9 of 391 comments (clear)

  1. LOLOLOLOLOL by Captain+Splendid · · Score: 5, Insightful

    How the hell did these clueless fucks get so much power?

    Oh yeah. Lobbying. God bless free speech!

    --
    Linux, you magnificent bastard, I read the fucking manual!
    1. Re:LOLOLOLOLOL by dreamchaser · · Score: 5, Insightful

      You laugh, and while I agree he is an idiot, if they built DRM into CPU microcode we're fucked. They are already laying the foundations with crap like TPM and the like.

    2. Re:LOLOLOLOLOL by LiquidCoooled · · Score: 5, Insightful

      You could buy the cpu if you want and let it attempt to work out whether the result of this innocuous calculation results in a waveform or bitmap which happens to be contained somewhere in its enormous brain.

      Besides, there is a bigger reason this will never be implemented:

      How can it detect infringement without having something to compare it against?

      Remember, google have pretty much said to the big movie people "Sure, we will block all your shit but you have have to give us a copy of everything you want blocking first".

      Do you think the RIAA will give us all a full copy of everything we aren't allowed to view or listen to?

      --
      liqbase :: faster than paper
    3. Re:LOLOLOLOLOL by spazdor · · Score: 5, Insightful

      It doesn't matter. The DRM can go as deep as they like but they will never be able to escape virtualization. Alan Turing has already explained, better than any of us ever could, why their goals are impossible.

      --
      DRM: Terminator crops for your mind!
    4. Re:LOLOLOLOLOL by trolltalk.com · · Score: 5, Insightful

      Instead of cracking the DRM, why not crack their skulls?

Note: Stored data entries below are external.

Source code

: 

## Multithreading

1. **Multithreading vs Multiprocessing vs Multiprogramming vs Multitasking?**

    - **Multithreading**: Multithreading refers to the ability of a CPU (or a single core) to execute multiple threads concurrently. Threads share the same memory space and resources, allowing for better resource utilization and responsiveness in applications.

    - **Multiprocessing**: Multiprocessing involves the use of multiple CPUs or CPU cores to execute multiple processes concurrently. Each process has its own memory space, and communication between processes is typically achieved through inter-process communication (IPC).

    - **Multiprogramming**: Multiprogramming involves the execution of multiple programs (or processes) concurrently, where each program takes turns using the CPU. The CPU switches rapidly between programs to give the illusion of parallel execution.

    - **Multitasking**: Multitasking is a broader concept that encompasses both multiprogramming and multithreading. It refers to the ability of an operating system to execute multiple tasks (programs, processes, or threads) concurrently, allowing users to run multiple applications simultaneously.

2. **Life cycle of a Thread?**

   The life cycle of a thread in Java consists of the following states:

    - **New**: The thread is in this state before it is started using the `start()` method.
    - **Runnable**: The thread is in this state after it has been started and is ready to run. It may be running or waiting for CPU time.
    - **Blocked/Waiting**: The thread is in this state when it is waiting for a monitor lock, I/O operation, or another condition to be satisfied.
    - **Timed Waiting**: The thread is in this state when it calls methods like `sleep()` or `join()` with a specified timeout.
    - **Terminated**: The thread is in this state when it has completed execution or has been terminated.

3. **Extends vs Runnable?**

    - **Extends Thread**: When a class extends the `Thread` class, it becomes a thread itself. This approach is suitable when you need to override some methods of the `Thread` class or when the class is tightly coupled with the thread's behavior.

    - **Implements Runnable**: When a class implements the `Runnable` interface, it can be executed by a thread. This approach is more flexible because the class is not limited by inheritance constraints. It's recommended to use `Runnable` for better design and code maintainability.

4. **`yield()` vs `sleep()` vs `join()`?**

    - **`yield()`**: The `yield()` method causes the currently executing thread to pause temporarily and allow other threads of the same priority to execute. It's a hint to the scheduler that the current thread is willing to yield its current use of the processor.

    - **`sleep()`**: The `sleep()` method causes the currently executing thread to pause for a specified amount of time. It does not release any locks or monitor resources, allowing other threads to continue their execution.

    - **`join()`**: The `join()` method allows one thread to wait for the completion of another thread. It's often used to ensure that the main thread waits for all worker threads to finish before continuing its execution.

      Not everyone listens to music all day.

    5. Re:LOLOLOLOLOL by renegadesx · · Score: 5, Insightful

      Intel and AMD will never comply to putting DRM at the processor level, the open source market is too big to entirly cut them out and its obvious any RIAA DRM solution will NEVER make it's way into the Linux kernel.

      --
      Make SELinux enforcing again!
  2. Re:Brainstorming broken? by orclevegam · · Score: 5, Insightful

    Seriously, it makes me wonder why these people are even let out in public without chaperons. At the very least they should have a lawyer and someone technical around at all time. The technical guy to hopefully whisper "uh, that won't work, and it's a bad idea" in their ear every time they come up with one of these stupid ideas, and the lawyer to say "that's not our official opinion, and this is all off the record" every time one of these guys opens their mouths.

    --
    Curiosity was framed, Ignorance killed the cat.
  3. How about installing a greed filter... by syousef · · Score: 5, Insightful

    ...on his PR statements, and a bullshit filter on his mouth?

    I have better things to do with my PC than protect your artificial and increasingly indefensible "rights". People and organizations buy PCs to conduct business, science and for their entertainment, not to put money in your coffers you greedy fuck!

    --
    These posts express my own personal views, not those of my employer
  4. I'd like to believe that this would not happen... by argent · · Score: 5, Insightful

    But in 1995 I honestly believed that no company would be stupid enough to automatically run code delivered in an email message, and in 1997 that Microsoft would be forced by public opinion to back down on the obviously absurd integration of the browser and the desktop, and in 2000 that people would reject an operating system with components to lock them out of their own computer... after all, dongles had proven to be a passing fad, surely people were wising up to things like this.

    I no longer believe in any limits to the complaisance and naivete of the computer-using public.